• [TRABAJO PENDIENTE]
(A) Según el texto citado, ¿por qué el Greco de Roma debe seguir abierto y cuidado como un santuario? Contesta en una a tres oraciones.
(B) Copia sin cambios el fragmento del texto citado que empieza con "Esto, que para" y sigue hasta "mientras hacen fotos.".

• [TEXTO CITADO]
**********
Esto, que para sorpresa de mi amigo holandés es necesario explicar a todo el mundo en España, en otros lugares de Europa resulta tan obvio que nadie plantea siquiera la cuestión. París, como puede atestiguar el señor De Vilallonga unas páginas más adelante, no sería París sin el Flore, La Paix o Les Deu Magots. En el Greco de Roma tomaba café, entre otros, Stendhal, y ése es motivo suficiente para que siga abierto y cuidado como un santuario. En cuanto a Viena, que tiene los más hermosos cafés del mundo, el Sacher, el Braüenerhof, el Schwarzer, el Dommayer y los demás se miman y conservan como lo que son: auténticos tesoros del patrimonio nacional. Un patrimonio que se inscribe en el ámbito europeo y en el de la cultura universal, como comprende uno cuando ve a 400.000 japoneses que, en la puerta, con reverencial respeto, mueven la cabeza y dicen hai mientras hacen fotos.

Decir que somos unos notorios imbéciles no supone, a estas alturas, descubrir el Mediterráneo. Los españoles nos estamos ganando a pulso el café en vasos de plástico y las camareras con gorrito multicolor en vez de viejos, sabios e impasibles camareros de toda la vida. Aquí confundimos demasiado fácilmente tradición con reacción, memoria con inmovilismo, y pendientes del eterno que dirán y del no vayan a creer que yo, aceptamos alegremente la orfandad estéril a que nos condenan los políticos que aspiran a que su mujer parezca Hilary Clinton, los ministros de Cultura que gastan millones en campañas de diseño en vez de mandar libros a los colegios, la televisión que recurre a modelos ajenos, los bancos, las cadenas de hamburguesas, las pizzerías a la americana, las gilipolleces que estamos obligados a escuchar cada día. Y justo cuando miles de turistas norteamericanos acuden a la vieja Europa en busca de sus raíces y los ecos de su antigua cultura, nosotros nos vestimos de neón y colorines para imitar, sobre los escombros de lo que fuimos aquello de lo que precisamente ellos huyen.

¿Saben lo que les digo? Me encanta ser español. Me encantan las terrazas al sol y las tertulias entre humo hasta la madrugada. Por eso rompo hoy esta lanza por los antiguos cafés, que son, como mi amigo Jean Schalekamp y yo, carne y sangre y semen del Mediterráneo y de la vieja Europa. Y a las hamburgueserías y a los bancos, que les vayan dando.
**********
• [FILAS APORTADAS]
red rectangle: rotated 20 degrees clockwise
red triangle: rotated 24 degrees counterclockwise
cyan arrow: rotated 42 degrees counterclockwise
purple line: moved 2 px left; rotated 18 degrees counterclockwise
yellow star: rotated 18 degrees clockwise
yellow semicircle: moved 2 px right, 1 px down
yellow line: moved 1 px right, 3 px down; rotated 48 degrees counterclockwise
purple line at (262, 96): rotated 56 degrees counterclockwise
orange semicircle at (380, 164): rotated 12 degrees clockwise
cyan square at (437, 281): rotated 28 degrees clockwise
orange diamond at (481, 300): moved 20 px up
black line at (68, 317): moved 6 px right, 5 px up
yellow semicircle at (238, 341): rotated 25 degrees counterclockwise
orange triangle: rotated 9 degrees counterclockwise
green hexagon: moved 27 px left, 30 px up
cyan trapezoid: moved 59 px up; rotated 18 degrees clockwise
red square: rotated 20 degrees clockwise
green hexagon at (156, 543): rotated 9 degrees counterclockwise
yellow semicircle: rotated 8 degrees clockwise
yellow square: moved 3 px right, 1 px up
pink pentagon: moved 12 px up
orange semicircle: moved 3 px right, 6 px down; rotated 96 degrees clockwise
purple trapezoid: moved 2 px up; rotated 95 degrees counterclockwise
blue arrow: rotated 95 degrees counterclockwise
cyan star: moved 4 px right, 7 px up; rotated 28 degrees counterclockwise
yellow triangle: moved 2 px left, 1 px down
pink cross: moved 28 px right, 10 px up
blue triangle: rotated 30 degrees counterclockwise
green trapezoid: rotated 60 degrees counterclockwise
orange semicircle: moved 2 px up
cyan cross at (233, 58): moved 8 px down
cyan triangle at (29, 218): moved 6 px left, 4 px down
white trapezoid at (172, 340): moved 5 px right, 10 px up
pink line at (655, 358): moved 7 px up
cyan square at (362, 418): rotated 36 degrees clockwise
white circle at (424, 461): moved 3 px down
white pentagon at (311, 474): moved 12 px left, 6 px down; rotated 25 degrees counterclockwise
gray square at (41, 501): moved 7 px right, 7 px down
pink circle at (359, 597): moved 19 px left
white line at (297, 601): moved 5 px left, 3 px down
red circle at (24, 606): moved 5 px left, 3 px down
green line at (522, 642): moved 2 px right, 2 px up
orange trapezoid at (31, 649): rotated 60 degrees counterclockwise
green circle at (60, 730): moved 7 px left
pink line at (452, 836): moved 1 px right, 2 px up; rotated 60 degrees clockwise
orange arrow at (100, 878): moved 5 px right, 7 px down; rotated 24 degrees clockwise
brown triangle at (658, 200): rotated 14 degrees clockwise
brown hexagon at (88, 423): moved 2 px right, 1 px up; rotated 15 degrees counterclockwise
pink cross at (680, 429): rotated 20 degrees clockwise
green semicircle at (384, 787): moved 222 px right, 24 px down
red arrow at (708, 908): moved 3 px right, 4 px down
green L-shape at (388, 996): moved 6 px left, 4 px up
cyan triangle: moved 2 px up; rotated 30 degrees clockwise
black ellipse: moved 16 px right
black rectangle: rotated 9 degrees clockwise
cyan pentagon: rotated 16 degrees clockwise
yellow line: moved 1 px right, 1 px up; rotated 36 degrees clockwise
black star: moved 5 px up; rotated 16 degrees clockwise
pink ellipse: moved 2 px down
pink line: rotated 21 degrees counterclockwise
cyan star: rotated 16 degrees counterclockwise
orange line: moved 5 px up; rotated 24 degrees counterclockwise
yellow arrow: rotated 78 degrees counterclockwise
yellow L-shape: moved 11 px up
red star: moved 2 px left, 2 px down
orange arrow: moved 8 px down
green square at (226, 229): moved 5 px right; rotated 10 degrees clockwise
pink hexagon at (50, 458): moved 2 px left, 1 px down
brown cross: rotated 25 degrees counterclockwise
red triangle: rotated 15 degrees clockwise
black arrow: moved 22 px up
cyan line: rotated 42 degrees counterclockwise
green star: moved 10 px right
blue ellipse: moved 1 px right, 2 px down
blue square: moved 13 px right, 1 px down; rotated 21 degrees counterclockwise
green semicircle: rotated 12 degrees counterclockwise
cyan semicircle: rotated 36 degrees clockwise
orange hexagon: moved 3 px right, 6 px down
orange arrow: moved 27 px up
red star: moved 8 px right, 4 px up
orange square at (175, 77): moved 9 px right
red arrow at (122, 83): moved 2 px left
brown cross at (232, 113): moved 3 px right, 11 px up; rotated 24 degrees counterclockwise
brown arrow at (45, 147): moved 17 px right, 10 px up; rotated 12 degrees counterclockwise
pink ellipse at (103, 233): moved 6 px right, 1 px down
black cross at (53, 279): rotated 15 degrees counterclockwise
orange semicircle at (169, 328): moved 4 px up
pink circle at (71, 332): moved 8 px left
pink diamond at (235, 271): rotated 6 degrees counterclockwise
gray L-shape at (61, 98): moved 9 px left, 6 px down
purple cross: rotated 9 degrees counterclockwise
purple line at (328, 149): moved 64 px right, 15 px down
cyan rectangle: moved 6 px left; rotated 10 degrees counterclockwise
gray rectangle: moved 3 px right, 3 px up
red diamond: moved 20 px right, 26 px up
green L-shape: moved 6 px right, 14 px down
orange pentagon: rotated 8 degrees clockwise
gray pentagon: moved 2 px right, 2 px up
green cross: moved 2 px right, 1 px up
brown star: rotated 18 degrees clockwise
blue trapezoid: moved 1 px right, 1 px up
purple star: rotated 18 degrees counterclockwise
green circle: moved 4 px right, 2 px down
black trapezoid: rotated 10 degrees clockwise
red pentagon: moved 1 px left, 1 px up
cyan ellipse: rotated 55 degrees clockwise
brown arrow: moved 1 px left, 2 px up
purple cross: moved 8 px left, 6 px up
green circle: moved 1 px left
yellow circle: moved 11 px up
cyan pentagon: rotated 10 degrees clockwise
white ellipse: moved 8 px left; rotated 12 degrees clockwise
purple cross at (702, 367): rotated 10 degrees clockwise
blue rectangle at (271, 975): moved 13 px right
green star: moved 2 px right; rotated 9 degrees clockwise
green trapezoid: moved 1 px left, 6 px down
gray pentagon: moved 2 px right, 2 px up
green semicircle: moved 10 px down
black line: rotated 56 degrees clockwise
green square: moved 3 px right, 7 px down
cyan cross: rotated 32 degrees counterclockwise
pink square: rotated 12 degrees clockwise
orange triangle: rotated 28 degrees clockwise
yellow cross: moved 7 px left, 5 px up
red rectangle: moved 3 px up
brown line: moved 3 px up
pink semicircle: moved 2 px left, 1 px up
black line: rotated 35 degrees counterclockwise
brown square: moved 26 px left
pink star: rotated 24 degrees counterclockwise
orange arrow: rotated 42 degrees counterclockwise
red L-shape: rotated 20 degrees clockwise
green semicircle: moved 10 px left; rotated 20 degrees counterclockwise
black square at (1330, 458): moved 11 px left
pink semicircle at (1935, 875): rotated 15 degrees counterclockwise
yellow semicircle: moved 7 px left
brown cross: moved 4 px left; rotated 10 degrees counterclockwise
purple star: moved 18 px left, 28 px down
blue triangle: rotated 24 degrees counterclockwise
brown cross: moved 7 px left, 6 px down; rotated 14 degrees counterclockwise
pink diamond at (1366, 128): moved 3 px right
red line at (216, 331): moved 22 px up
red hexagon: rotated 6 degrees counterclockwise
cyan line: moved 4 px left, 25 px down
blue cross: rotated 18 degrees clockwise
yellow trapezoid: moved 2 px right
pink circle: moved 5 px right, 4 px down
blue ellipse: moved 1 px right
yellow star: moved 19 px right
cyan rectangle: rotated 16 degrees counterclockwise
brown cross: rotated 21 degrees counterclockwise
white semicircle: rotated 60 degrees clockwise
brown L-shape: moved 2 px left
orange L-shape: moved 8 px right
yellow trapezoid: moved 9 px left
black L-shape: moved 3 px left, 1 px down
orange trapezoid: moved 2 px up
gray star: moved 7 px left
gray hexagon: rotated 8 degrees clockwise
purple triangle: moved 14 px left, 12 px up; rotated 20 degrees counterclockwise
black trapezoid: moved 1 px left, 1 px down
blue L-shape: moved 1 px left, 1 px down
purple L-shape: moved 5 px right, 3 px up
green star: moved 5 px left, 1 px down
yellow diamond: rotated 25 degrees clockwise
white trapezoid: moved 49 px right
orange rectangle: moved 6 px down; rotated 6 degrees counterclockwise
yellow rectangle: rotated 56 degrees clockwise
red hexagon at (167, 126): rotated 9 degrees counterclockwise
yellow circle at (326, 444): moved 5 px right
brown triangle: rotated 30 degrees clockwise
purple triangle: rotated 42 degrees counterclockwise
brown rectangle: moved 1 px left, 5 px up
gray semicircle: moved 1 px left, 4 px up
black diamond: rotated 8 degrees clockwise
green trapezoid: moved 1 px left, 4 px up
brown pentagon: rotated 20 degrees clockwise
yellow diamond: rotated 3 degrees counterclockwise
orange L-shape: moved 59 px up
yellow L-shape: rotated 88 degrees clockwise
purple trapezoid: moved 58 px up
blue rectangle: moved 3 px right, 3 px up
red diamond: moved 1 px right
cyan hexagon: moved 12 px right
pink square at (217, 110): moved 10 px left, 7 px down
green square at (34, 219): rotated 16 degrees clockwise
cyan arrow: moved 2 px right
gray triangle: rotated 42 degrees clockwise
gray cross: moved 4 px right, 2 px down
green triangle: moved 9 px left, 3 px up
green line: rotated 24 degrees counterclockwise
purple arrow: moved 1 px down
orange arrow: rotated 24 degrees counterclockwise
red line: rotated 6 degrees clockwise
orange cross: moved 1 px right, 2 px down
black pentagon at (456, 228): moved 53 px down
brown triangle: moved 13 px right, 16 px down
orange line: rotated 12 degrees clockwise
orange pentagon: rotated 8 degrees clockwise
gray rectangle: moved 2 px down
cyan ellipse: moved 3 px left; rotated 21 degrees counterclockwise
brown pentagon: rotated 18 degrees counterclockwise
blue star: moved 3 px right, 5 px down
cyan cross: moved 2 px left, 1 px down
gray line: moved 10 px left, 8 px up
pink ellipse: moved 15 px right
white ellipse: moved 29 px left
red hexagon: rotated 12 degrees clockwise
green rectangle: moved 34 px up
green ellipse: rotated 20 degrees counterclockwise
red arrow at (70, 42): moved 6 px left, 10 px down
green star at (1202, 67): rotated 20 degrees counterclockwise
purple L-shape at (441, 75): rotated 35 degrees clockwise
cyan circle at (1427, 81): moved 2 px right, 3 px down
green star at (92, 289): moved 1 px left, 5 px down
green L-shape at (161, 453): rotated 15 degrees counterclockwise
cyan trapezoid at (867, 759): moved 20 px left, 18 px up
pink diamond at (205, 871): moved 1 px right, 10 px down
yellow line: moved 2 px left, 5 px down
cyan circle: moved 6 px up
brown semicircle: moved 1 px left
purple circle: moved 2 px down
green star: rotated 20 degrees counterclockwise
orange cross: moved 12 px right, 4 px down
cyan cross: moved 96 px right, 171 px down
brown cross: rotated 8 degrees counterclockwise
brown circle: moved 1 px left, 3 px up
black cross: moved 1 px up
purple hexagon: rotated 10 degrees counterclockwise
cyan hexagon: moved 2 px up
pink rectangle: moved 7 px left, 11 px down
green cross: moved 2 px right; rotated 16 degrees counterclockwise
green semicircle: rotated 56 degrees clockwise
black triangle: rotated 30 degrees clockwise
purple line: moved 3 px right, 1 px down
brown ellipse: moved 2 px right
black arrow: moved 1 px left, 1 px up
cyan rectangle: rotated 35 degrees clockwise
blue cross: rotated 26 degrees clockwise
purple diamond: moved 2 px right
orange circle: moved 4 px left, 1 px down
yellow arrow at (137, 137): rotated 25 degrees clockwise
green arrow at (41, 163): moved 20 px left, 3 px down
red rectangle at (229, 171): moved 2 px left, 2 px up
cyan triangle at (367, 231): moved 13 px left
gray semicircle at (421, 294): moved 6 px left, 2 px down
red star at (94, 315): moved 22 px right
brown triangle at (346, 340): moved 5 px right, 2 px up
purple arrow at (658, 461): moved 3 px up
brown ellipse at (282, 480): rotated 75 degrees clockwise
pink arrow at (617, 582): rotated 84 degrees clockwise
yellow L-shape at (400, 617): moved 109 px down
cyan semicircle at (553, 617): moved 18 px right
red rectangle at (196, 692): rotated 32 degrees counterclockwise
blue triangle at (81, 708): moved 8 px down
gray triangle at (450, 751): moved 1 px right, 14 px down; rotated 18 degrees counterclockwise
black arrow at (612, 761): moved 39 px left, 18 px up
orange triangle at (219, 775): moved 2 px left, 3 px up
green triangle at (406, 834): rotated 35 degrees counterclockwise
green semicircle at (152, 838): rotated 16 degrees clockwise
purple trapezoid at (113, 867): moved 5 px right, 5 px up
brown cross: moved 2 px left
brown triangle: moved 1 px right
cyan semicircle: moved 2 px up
**********
• [RESPUESTAS DADAS]
(A) Porque allí tomaba café, entre otros, Stendhal. El texto dice que eso es motivo suficiente para que siga abierto y cuidado como un santuario.

(B)
Esto, que para sorpresa de mi amigo holandés es necesario explicar a todo el mundo en España, en otros lugares de Europa resulta tan obvio que nadie plantea siquiera la cuestión. París, como puede atestiguar el señor De Vilallonga unas páginas más adelante, no sería París sin el Flore, La Paix o Les Deu Magots. En el Greco de Roma tomaba café, entre otros, Stendhal, y ése es motivo suficiente para que siga abierto y cuidado como un santuario. En cuanto a Viena, que tiene los más hermosos cafés del mundo, el Sacher, el Braüenerhof, el Schwarzer, el Dommayer y los demás se miman y conservan como lo que son: auténticos tesoros del patrimonio nacional. Un patrimonio que se inscribe en el ámbito europeo y en el de la cultura universal, como comprende uno cuando ve a 400.000 japoneses que, en la puerta, con reverencial respeto, mueven la cabeza y dicen hai mientras hacen fotos.